Cosmos vs. Kitchens
In the late 1950s, Nikita Khrushchev ushered in a new era in the Soviet Union, commonly known as the Thaw, dialing back the brutalities of life under the previous ruler, Joseph Stalin. In this period, as the political climate softened, new possibilities for cultural development and international exchange emerged.
In 1957, the First International Festival of Youth was organized in Moscow, opening the country to foreign visitors for the first time in several decades. In 1958, despite political tensions and the space race, the United States and Russia signed an agreement for collaboration in the spheres of science, technology, education, and culture. The following year, the countries exchanged large exhibitions demonstrating their own successes: the Exhibition of Achievement of Soviet Science, Technology and Culture, which opened in New York’s Coliseum in June, and the American National Exhibition, which opened in Moscow’s Sokolniki Park in July.
While the Soviet exhibition did not garner significant American attention, the American show in Moscow became a groundbreaking event. It featured the latest American cars, early computers, Coca Cola, and a recreation of a “typical American home” with state-of-the-art kitchen and household equipment. It was here that the famous “kitchen debates” between Khrushchev and then-Vice President Richard Nixon took place, with the former proudly touting the results of the Soviet space program and Nixon bragging about the comfort of every American housewife.
Part of the American National Exhibition was devoted to American contemporary art.
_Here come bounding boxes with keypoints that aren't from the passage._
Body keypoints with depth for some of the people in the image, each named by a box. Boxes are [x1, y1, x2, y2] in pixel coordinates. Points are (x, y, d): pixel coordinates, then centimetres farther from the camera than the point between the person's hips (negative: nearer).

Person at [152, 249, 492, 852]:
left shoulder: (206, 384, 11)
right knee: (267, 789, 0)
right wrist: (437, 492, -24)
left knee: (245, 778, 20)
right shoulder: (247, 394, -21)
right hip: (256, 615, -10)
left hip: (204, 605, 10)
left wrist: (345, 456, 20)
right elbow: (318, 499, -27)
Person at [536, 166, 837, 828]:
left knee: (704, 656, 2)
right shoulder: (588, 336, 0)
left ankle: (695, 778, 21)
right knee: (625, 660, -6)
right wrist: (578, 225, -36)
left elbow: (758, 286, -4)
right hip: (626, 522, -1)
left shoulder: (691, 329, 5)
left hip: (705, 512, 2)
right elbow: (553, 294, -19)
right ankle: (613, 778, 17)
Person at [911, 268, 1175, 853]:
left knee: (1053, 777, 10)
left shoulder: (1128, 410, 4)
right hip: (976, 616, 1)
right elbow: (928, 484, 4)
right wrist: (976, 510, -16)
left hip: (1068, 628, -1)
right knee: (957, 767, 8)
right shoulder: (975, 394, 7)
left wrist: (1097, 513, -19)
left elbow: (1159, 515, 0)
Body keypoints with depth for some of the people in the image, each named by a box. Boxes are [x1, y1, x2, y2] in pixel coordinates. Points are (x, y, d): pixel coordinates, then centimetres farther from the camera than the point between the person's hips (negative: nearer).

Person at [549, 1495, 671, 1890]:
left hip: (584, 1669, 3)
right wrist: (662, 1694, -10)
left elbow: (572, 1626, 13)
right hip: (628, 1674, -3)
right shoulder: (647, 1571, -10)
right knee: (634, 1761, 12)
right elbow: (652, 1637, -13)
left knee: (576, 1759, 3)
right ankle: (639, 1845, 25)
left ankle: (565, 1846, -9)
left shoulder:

Thousands waited in line to see examples of abstract expressionism, which was a sharp contrast to socialist realism, the only art style openly allowed by the Soviet government. The American art show had an enormous influence on the development of underground art in the Soviet Union, while the kitchen debates prompted the Soviet government to establish a network of organizations to advance Soviet design.
The fascination of Soviet nonconformist artists with abstraction and the cosmos also found its expression in the metaphysical painting of Nikolai Vechtomov, another member of the Lianozovo Group. He created surrealist cosmic landscapes of endless flickering spaces and thick, black organic spots. Artist Lev Kropivnitsky wrote that Vechtomov’s canvases are “windows open to an unknown world—not a transcendental world or even a world of dreams or the subconscious, but a world of the cosmos, yet not the cosmos of science fiction writers.” Vechtomov once told his friend Vladimir Nemukhin, “We live in the dark and have already got used to it; we can even see things in it. But we get the light from up there... It gives us energy...”
In the late 1950s, Yuri Zlotnikov developed a “signal system” in which he combined an artistic approach and scientific methods. He tried to create an artificial language or a certain thesaurus of defined signs that caused the observer’s equally defined reactions. The artist discussed his ideas with scientists and even subjected the results to purely experimental correlations. His faith in reason, in an “exact formula” which could arrange the world logically, foreshadowed the decade of the Soviet 1960s, with its almost religious attitude to science and its capacities.
After viewing the works of Jackson Pollock, Willem de Kooning, Mark Rothko, and others represented at the 1959 American National Exhibition in Moscow, a number of Soviet artists started to experiment in the abstract expressionist style. Some of their works made reference to the cosmos, inspired by the U.S.S.R.’s launch of the world’s first artificial Earth satellite in 1957. Thus, American abstract expressionism and Soviet space program both strongly influenced the development of nonconformist art and design in the U.S.S.R. One clear example of this dual influence is this painting by Lev Kropivnitsky, which was the first work acquired by Norton Dodge in the Soviet Union.
Evgenii Rukhin was a Leningrad-based nonconformist artist closely connected with the Lianozovo group in Moscow, and specifically with its leader Oscar Rabin, who had a strong influence on the artist's oeuvre. The hallmark of Rukhin’s aesthetics is the application of found objects on the surface of his paintings. In this work, he combined a piece of burlap with a painted zipper. At that time, a zipper was hard to find, while burlap was a fabric commonly used as a floor rag. By imitating a zipper sewn on this kind of fabric, Rukhin was commenting on the constant deficit of the simplest household items and the precarious state of life in the Soviet Union.